When we were small children, someone probably sat us down and told us our first stories, either from a book or their own imaginations. If we listened, and did not pick our noses instead, we were whisked somewhere else, to a place beyond ourselves where we could suddenly see our own lives in the distance and thereby gain some strange new perspective on them. And to a large extent that is what story is: a way not merely to entertain and divert the bored self for a few hours, but to allow us to see ourselves in a fresh way, to weigh our lives against another's, our character flaws and strengths against theirs, and so perhaps find new - and better! - ways to live.

Chapter One: As soon as the blonde walked into my office, I knew she was going to be trouble ...
All stories follow a common path. They begin somewhere we can all identify with - the ordinary or common ground of an everyday existence. They develop into an adventure or quest that forces us away from the common and into the extraordinary, where every new choice is an effort and a trial, yet nonetheless we start to feel ourselves stretch for the next step up. Finally they often conclude by bringing us full circle to see how far we have come, allowing us to mourn hardships and losses, then celebrate the victories and lessons learnt along the way.

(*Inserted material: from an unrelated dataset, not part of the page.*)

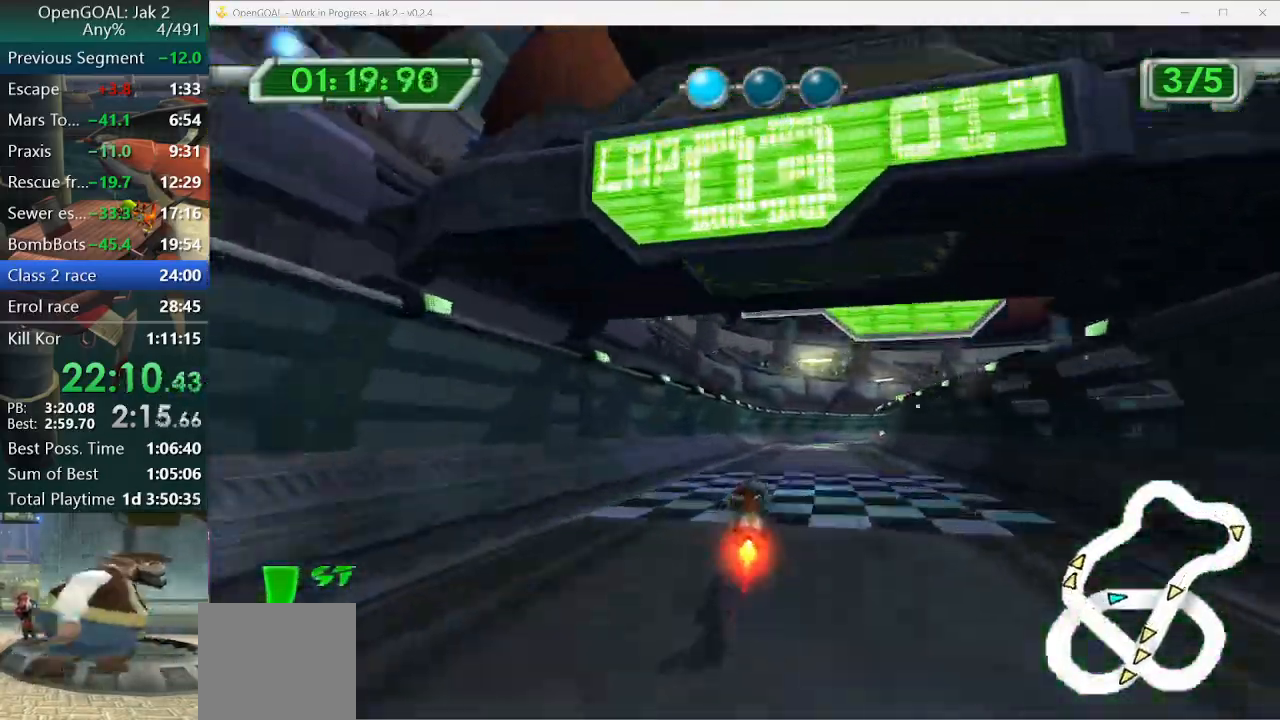
{"buttons": ["CROSS"], "left_stick": "right", "right_stick": "center", "events": []}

As writers, rather than dwelling too much on getting the jargon or the handshake right, we write best when we bring everything back to story. Story is about character under pressure, yes. But it's also about plot, about action and reaction, about the difficulty or sheer number of steps taken along the journey. Character shows us how each person responds to these challenges in their own unique way. It tells us which way a character will turn at the end of a scene, just as the Russian sub captain always turns to starboard in the bottom half of the hour in Hunt For Red October. So the characters we choose to follow our plot paths need to be special, to stand out as unique, or at least have the capacity to become special under duress. If not, why on earth have we chosen them?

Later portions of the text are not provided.